(Recorded data)

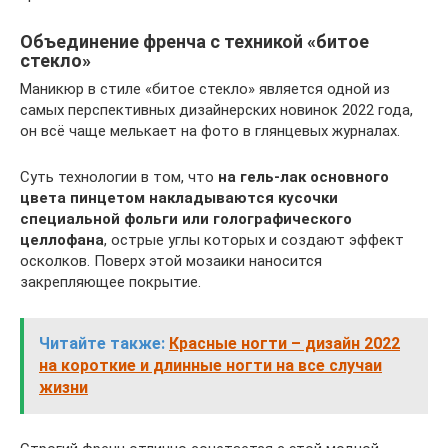
Объединение френча с техникой «битое
стекло»
Маникюр в стиле «битое стекло» является одной из
самых перспективных дизайнерских новинок 2022 года,
он всё чаще мелькает на фото в глянцевых журналах.
Суть технологии в том, что
на гель-лак основного
цвета пинцетом накладываются кусочки
специальной фольги или голографического
целлофана
, острые углы которых и создают эффект
осколков. Поверх этой мозаики наносится
закрепляющее покрытие.
Читайте также:
Красные ногти – дизайн 2022
на короткие и длинные ногти на все случаи
жизни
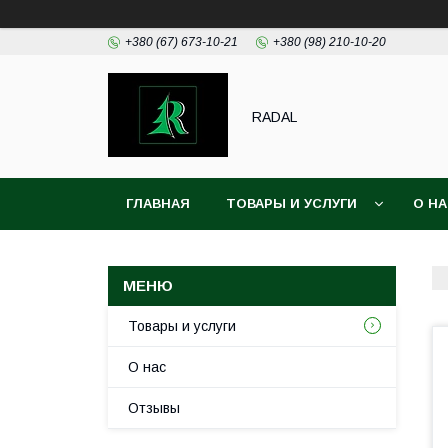
+380 (67) 673-10-21
+380 (98) 210-10-20
RADAL
ГЛАВНАЯ
ТОВАРЫ И УСЛУГИ
О Н
Товары и услуги
О нас
Отзывы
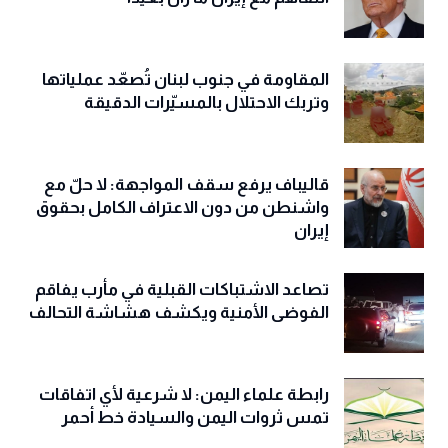
المقاومة في جنوب لبنان تُصعّد عملياتها
وتربك الاحتلال بالمسيّرات الدقيقة
قاليباف يرفع سقف المواجهة: لا حلّ مع
واشنطن من دون الاعتراف الكامل بحقوق
إيران
تصاعد الاشتباكات القبلية في مأرب يفاقم
الفوضى الأمنية ويكشف هشاشة التحالف
رابطة علماء اليمن: لا شرعية لأي اتفاقات
تمس ثروات اليمن والسيادة خط أحمر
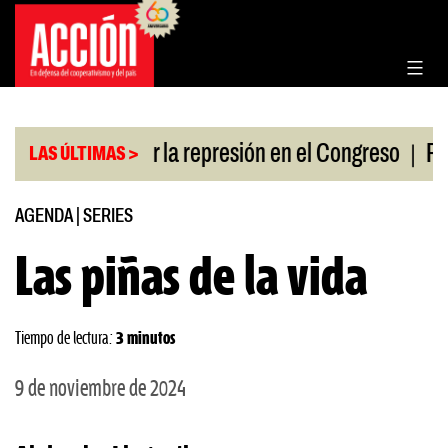
Saltar
al
contenido
|
policías por la represión en el Congreso
Respaldo
LAS ÚLTIMAS >
AGENDA
|
SERIES
Las piñas de la vida
Tiempo de lectura:
3 minutos
9 de noviembre de 2024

(End Recorded data)

→ **What is needed**
Tally the lines of the records that contain the word "ногти", treating uppercase and lowercase letters as distinct. Give only the number.

→ **Answer to this task**
2